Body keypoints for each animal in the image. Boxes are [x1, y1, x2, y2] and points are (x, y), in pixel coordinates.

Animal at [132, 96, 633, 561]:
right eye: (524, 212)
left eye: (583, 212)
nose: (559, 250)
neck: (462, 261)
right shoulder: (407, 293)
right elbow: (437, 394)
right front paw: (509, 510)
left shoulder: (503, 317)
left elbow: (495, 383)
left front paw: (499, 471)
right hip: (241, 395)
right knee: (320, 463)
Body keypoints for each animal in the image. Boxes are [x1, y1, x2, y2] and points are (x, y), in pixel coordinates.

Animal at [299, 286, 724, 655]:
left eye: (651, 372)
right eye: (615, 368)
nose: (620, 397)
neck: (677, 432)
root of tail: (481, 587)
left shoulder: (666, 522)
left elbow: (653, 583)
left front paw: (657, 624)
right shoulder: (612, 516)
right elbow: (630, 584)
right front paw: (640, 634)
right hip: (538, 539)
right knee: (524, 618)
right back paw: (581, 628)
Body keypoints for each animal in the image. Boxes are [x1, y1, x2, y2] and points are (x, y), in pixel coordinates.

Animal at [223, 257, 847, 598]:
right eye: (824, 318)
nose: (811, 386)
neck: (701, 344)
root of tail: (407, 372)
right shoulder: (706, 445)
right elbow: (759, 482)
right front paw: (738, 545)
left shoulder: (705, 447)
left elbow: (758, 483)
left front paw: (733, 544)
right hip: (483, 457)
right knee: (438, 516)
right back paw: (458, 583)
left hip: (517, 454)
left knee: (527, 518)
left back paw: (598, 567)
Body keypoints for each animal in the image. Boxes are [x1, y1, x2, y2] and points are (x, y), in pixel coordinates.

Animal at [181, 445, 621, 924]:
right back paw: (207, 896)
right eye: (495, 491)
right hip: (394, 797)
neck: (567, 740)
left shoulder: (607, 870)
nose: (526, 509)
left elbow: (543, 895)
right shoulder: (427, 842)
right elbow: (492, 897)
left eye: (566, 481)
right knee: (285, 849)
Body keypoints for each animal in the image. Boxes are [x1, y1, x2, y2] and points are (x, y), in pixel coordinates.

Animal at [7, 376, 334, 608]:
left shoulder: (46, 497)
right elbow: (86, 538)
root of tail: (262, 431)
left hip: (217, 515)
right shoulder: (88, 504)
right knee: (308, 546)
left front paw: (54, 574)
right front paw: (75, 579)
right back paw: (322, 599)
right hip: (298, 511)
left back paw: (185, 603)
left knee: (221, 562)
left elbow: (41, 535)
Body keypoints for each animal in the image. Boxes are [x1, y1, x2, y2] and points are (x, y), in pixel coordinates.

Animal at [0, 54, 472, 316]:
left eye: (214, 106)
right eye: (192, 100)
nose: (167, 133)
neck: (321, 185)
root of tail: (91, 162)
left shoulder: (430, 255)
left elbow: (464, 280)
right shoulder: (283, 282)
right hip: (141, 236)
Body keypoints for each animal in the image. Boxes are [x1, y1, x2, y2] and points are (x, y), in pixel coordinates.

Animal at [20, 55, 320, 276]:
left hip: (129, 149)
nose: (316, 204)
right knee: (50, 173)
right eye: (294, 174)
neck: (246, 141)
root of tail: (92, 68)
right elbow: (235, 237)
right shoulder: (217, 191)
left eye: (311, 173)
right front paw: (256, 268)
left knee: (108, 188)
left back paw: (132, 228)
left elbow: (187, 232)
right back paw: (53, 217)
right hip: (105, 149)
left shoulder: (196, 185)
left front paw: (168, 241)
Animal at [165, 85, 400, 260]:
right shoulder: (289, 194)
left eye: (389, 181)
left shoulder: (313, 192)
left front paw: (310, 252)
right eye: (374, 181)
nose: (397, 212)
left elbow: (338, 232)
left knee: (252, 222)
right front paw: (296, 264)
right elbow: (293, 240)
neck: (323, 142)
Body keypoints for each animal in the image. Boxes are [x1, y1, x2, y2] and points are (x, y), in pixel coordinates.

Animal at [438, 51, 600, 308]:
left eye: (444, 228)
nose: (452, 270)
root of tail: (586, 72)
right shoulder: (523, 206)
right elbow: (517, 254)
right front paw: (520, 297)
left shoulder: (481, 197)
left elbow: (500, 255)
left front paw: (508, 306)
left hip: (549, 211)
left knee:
________________________________________
Problem to work on
Having read the records above, reproduce each one exactly.

Solution to this exercise
Body keypoints for each animal in the image. Boxes are [x1, y1, x2, y2] and points are (x, y), in pixel coordinates.

Animal at [132, 96, 633, 561]:
right eye: (524, 212)
left eye: (583, 212)
nose: (559, 250)
neck: (462, 261)
right shoulder: (407, 293)
right elbow: (437, 394)
right front paw: (509, 510)
left shoulder: (503, 317)
left elbow: (495, 383)
left front paw: (499, 471)
right hip: (241, 395)
right knee: (320, 463)
Body keypoints for each animal in the image. Boxes are [x1, y1, x2, y2] and points are (x, y), in pixel coordinates.

Animal at [299, 286, 724, 655]:
left eye: (651, 372)
right eye: (615, 368)
nose: (620, 397)
neck: (677, 432)
root of tail: (481, 587)
left shoulder: (666, 522)
left elbow: (653, 583)
left front paw: (657, 624)
right shoulder: (612, 516)
right elbow: (630, 584)
right front paw: (640, 634)
right hip: (538, 539)
right knee: (524, 618)
right back paw: (581, 628)
Body keypoints for each animal in the image. Boxes are [x1, y1, x2, y2] and points are (x, y), in pixel coordinates.

Animal at [223, 257, 847, 598]:
right eye: (824, 318)
nose: (811, 386)
neck: (701, 344)
root of tail: (407, 372)
right shoulder: (706, 445)
right elbow: (759, 482)
right front paw: (738, 545)
left shoulder: (705, 447)
left elbow: (758, 483)
left front paw: (733, 544)
right hip: (483, 457)
right knee: (438, 516)
right back paw: (458, 583)
left hip: (517, 454)
left knee: (527, 518)
left back paw: (598, 567)
Body keypoints for each animal in the image. Boxes are [x1, y1, x2, y2] and points are (x, y), in pixel coordinates.

Animal at [181, 445, 621, 924]:
right back paw: (207, 896)
right eye: (495, 491)
right hip: (394, 797)
neck: (567, 740)
left shoulder: (607, 870)
nose: (526, 509)
left elbow: (543, 895)
right shoulder: (427, 842)
right elbow: (492, 897)
left eye: (566, 481)
right knee: (285, 849)
Body keypoints for each animal in the image. Boxes are [x1, y1, x2, y2] and points are (x, y), in pixel coordinates.

Animal at [7, 376, 334, 608]:
left shoulder: (46, 497)
right elbow: (86, 538)
root of tail: (262, 431)
left hip: (217, 515)
right shoulder: (88, 504)
right knee: (308, 546)
left front paw: (54, 574)
right front paw: (75, 579)
right back paw: (322, 599)
right hip: (298, 511)
left back paw: (185, 603)
left knee: (221, 562)
left elbow: (41, 535)
Body keypoints for each animal in the image. Boxes are [x1, y1, x2, y2] and points are (x, y), in pixel coordinates.

Animal at [0, 54, 472, 316]:
left eye: (214, 106)
right eye: (192, 100)
nose: (167, 133)
neck: (321, 185)
root of tail: (91, 162)
left shoulder: (430, 255)
left elbow: (464, 280)
right shoulder: (283, 282)
right hip: (141, 236)
Body keypoints for each animal in the image. Boxes are [x1, y1, x2, y2] and points are (x, y), in pixel coordinates.

Animal at [20, 55, 320, 276]:
left hip: (129, 149)
nose: (316, 204)
right knee: (50, 173)
right eye: (294, 174)
neck: (246, 141)
root of tail: (92, 68)
right elbow: (235, 237)
right shoulder: (217, 191)
left eye: (311, 173)
right front paw: (256, 268)
left knee: (108, 188)
left back paw: (132, 228)
left elbow: (187, 232)
right back paw: (53, 217)
right hip: (105, 149)
left shoulder: (196, 185)
left front paw: (168, 241)
Animal at [165, 85, 400, 260]:
right shoulder: (289, 194)
left eye: (389, 181)
left shoulder: (313, 192)
left front paw: (310, 252)
right eye: (374, 181)
nose: (397, 212)
left elbow: (338, 232)
left knee: (252, 222)
right front paw: (296, 264)
right elbow: (293, 240)
neck: (323, 142)
Body keypoints for each animal in the image. Boxes are [x1, y1, x2, y2] and points are (x, y), in pixel coordinates.

Animal at [438, 51, 600, 308]:
left eye: (444, 228)
nose: (452, 270)
root of tail: (586, 72)
right shoulder: (523, 206)
right elbow: (517, 254)
right front paw: (520, 297)
left shoulder: (481, 197)
left elbow: (500, 255)
left front paw: (508, 306)
left hip: (549, 211)
left knee:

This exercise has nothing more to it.